"""

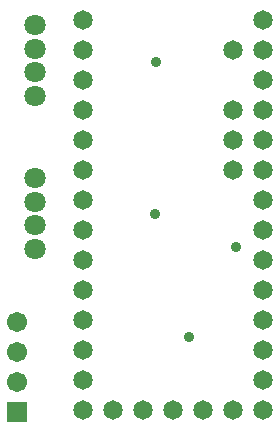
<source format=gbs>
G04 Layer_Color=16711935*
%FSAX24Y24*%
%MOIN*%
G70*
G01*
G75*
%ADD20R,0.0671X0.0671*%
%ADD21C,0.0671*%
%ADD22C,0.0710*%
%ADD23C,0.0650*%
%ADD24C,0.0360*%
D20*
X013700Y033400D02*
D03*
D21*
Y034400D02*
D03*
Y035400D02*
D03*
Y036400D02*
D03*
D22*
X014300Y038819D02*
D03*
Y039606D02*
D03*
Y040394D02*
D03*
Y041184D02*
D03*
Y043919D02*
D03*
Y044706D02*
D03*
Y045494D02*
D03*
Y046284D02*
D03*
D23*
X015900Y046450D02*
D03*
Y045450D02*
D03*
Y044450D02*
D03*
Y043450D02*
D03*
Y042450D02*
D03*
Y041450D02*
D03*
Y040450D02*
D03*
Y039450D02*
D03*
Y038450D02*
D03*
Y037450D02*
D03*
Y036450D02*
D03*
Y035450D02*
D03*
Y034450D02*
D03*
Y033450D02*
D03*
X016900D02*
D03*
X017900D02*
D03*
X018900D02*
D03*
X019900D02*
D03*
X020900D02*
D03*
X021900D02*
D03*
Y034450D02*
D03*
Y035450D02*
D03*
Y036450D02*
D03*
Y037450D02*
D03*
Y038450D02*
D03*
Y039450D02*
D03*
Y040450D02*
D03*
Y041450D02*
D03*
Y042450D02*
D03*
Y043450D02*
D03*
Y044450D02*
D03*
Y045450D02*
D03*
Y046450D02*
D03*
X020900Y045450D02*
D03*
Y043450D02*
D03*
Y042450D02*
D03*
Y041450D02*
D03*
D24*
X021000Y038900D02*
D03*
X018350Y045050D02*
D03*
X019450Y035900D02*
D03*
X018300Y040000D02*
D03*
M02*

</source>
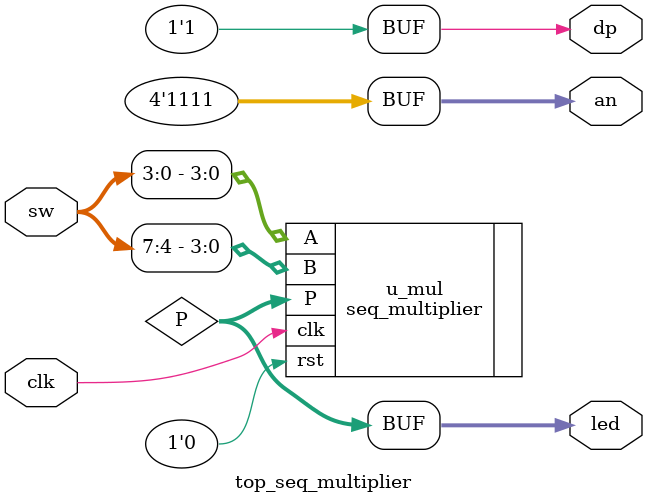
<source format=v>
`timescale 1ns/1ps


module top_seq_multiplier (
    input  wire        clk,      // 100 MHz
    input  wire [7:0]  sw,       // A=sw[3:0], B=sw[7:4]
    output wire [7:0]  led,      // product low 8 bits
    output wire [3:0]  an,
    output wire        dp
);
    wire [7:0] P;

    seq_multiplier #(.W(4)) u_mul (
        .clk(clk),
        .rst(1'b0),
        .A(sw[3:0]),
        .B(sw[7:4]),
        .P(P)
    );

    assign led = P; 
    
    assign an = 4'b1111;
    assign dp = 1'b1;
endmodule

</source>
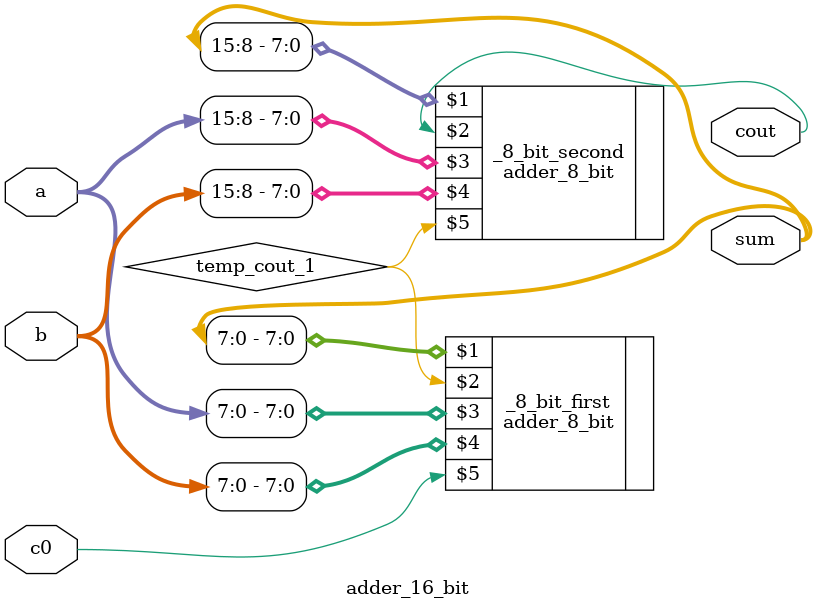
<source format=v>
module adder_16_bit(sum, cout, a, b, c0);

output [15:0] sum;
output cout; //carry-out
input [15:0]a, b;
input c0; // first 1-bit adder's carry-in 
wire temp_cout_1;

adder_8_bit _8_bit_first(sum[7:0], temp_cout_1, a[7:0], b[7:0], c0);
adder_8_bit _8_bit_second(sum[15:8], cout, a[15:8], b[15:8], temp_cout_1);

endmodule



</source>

"""

§ Aim of the task: Pull every line containing the word "wire" out of the material and copy it.

§ Answer area:
    input  wire        clk,      // 100 MHz
    input  wire [7:0]  sw,       // A=sw[3:0], B=sw[7:4]
    output wire [7:0]  led,      // product low 8 bits
    output wire [3:0]  an,
    output wire        dp
    wire [7:0] P;
wire temp_cout_1;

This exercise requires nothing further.